Solving the problem of struggling with accuracy
It was very complicated drawing the lines in the correct place, especially as the design progressed, and also especially where the lines were drawn very close and almost parallel to the circumference. In the end, I wrote out the pairs of numbers for each times table, going from 1 to 72 (the number of marks at 5 degree increments around the circumference). Running down the list as I drew the lines made the whole process a lot easier and I was able to complete the latter designs a lot more quickly than the earlier ones. I did everything in pencil to start with, and once the design was complete, I went over it with a fine permanent black marker.
The Mandelbrot Set
For those not familiar with this, it is a highly complex fractal design discovered by Benoit Mandelbrot back in the 1980s. The equation for plotting the graph to create this looks very simple – z = z2 + C – I can’t go into all the details here and anyway I don’t really understand it – but for our purposes, it is interesting that when this equation is plotted, the main part of the Mandelbrot Set is a cardioid.
If you substitute a 3 for the 2 in the equation, the resulting Mandelbrot set will have a nephroid. Exactly like our times table charts – the x2 table produces a cardioid, and the x3 table produces a nephroid. Most intriguing. The Mandelbrot set is infinitely complex. You can zoom in continuously and it never comes to an end, and never becomes less complex – in fact it becomes even more complex. Some people have called this a mathematical monster but it is incredibly beautiful and intriguing. Look up “Mandelbrot animations” on YouTube and there are plenty of examples of zooming in through it. Benoit Mandelbrot did not have access to our modern computers and the only way he could see the results was to write some code and then print it out on a primitive printer (probably even pre-dot matrix). He did not invent this fractal but discovered its existence and revealed it to the world. Like all mathematics, this is a concept rather than a physical reality – as one YT presenter said, “You cannot stub your toe on a number 3 – it’s conceptual rather than a physical reality.” We all know what “three-ness” is – we recognise three apples, for example. You can eat the apples, but not the three! Numbers pre-exist everything. There are examples of fractals everywhere in nature, from ferns to Romanesco broccoli, from coastlines to spiral galaxies – all following particular equations and all containing self-similar patterns repeating across different scales. In nature eventually the zooming-in feature breaks down but they follow the fractal rules. These natural forms also follow the Fibonacci series in their structure – maths is everywhere.
An area I find particularly intriguing is the presence of the Fibonacci series concealed in the Mandelbrot set. I need to study the Fibonacci series further as it relates directly to the Golden Rectangle so prevalent in great art as well as in nature along with the Fibonacci spiral. The series is formed by adding the two previous numbers in order to produce the next one, i.e. 1 + 1 = 2; 2 + 1 is 3; 3 + 2 is 5, and so on – 1 1 2 3 5 8 13 21 and so on. In one of his videos on the subject of the Fibonacci series, Mathologer was wearing a t-shirt that read, “This Fibonacci joke is worse than the sum of the previous two.” Haha! All great fun.
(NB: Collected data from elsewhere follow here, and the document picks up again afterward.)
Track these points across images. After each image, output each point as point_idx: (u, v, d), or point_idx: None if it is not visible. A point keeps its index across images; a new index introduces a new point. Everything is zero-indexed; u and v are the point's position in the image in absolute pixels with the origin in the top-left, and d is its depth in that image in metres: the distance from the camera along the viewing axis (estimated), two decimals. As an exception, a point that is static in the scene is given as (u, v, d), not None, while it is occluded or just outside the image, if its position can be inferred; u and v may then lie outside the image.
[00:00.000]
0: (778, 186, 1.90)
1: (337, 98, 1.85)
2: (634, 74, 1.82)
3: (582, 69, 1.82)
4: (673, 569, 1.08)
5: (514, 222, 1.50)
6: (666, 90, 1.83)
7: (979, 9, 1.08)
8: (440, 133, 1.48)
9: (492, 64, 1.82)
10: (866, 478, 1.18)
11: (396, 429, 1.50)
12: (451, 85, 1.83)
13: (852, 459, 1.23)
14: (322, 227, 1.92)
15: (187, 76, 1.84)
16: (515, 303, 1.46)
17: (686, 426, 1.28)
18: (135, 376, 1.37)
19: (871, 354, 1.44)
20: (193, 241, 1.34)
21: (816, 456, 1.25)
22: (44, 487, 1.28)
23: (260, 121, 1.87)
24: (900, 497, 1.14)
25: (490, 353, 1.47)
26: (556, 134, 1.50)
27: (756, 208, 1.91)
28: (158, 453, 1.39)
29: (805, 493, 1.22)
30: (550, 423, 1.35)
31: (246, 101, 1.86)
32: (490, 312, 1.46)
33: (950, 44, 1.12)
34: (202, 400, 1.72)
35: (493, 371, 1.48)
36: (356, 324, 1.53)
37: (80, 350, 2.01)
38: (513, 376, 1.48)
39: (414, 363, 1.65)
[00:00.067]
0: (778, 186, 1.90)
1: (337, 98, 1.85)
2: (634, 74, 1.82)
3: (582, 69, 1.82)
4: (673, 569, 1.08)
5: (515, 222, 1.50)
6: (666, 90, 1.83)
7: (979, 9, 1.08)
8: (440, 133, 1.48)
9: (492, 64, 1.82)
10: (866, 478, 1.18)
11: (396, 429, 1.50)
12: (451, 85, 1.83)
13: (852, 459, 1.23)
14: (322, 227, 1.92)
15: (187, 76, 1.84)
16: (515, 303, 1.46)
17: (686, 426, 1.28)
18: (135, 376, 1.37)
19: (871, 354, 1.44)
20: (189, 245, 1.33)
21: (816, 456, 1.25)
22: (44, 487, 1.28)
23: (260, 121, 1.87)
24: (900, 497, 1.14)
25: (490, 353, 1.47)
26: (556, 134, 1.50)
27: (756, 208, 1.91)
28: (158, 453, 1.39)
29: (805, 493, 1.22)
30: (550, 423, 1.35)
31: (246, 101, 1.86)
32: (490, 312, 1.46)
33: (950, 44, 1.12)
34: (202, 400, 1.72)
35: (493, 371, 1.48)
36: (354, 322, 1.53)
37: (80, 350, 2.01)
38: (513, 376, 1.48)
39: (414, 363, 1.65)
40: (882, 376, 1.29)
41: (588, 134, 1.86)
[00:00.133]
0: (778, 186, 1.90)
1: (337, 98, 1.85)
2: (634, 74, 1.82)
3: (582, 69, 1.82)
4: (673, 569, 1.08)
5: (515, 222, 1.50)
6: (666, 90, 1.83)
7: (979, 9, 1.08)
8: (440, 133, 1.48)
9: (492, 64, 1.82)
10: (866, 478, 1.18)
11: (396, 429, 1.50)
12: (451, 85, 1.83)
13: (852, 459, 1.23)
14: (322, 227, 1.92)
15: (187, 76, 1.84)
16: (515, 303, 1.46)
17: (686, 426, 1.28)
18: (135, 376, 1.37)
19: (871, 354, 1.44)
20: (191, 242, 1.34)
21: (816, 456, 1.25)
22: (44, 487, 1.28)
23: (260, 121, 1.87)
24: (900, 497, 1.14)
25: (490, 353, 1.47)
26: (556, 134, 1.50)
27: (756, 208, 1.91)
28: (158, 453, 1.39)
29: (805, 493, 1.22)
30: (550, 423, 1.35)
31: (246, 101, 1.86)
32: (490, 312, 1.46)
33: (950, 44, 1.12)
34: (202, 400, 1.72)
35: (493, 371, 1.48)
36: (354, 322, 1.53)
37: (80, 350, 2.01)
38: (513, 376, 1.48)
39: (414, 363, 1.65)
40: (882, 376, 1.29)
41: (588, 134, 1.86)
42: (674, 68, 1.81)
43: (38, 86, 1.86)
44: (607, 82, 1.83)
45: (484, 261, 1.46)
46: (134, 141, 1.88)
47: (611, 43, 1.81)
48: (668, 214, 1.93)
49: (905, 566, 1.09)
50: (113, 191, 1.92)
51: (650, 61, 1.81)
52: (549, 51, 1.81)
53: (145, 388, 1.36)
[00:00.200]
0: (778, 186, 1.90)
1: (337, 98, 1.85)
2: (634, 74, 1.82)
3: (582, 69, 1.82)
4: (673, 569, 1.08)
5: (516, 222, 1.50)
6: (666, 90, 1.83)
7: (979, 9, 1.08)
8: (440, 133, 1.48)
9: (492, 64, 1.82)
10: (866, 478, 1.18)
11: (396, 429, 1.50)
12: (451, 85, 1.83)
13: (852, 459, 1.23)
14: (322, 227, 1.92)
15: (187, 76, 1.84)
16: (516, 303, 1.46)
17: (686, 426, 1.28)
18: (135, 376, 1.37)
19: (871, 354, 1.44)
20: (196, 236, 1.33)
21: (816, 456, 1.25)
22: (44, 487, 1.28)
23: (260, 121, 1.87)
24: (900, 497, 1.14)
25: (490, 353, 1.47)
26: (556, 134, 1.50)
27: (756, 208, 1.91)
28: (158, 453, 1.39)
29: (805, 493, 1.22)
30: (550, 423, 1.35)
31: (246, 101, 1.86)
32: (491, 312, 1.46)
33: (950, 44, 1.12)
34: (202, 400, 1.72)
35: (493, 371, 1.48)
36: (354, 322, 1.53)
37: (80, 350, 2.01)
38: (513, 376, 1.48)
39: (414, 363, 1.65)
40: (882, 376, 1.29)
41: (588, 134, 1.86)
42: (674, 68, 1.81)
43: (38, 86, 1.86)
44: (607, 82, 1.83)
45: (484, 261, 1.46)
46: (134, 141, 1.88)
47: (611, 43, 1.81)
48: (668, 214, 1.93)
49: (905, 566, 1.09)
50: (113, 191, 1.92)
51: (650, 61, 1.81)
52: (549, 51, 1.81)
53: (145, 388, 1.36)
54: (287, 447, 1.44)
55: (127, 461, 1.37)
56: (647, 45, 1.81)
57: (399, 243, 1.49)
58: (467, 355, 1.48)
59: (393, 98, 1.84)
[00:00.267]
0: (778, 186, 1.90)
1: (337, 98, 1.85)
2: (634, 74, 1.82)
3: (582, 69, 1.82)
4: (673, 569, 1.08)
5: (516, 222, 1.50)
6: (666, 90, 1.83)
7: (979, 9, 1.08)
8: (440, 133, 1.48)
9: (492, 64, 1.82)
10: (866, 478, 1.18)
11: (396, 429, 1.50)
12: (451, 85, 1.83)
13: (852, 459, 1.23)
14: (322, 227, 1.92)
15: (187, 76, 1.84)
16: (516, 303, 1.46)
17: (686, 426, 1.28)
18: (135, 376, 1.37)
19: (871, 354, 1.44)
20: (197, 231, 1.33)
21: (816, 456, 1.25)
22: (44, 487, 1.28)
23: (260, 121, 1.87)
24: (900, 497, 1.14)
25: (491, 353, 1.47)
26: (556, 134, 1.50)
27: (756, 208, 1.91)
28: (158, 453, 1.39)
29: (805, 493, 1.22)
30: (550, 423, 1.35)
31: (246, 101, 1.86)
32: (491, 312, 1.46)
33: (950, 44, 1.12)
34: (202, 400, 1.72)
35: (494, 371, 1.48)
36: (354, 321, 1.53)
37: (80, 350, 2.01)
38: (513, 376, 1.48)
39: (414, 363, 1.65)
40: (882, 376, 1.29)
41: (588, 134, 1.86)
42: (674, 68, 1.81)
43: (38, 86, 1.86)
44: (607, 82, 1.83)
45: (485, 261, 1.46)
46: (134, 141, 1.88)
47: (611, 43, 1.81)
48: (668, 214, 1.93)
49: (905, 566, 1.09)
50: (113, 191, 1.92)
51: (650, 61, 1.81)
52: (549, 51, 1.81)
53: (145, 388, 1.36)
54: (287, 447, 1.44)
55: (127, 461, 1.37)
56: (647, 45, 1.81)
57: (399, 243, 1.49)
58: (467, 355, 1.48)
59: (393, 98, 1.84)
All these wonderful geometric concepts seem to be related and the universal physical laws would not work without their foundational mathematics.
I was hopeless at maths at school. I struggle with these concepts and feel as if I am grasping at something just beyond my reach, but what I see in all this is order and beauty. Who would have thought that our humble times tables learnt in our primary school years could contain such beauty and symmetry.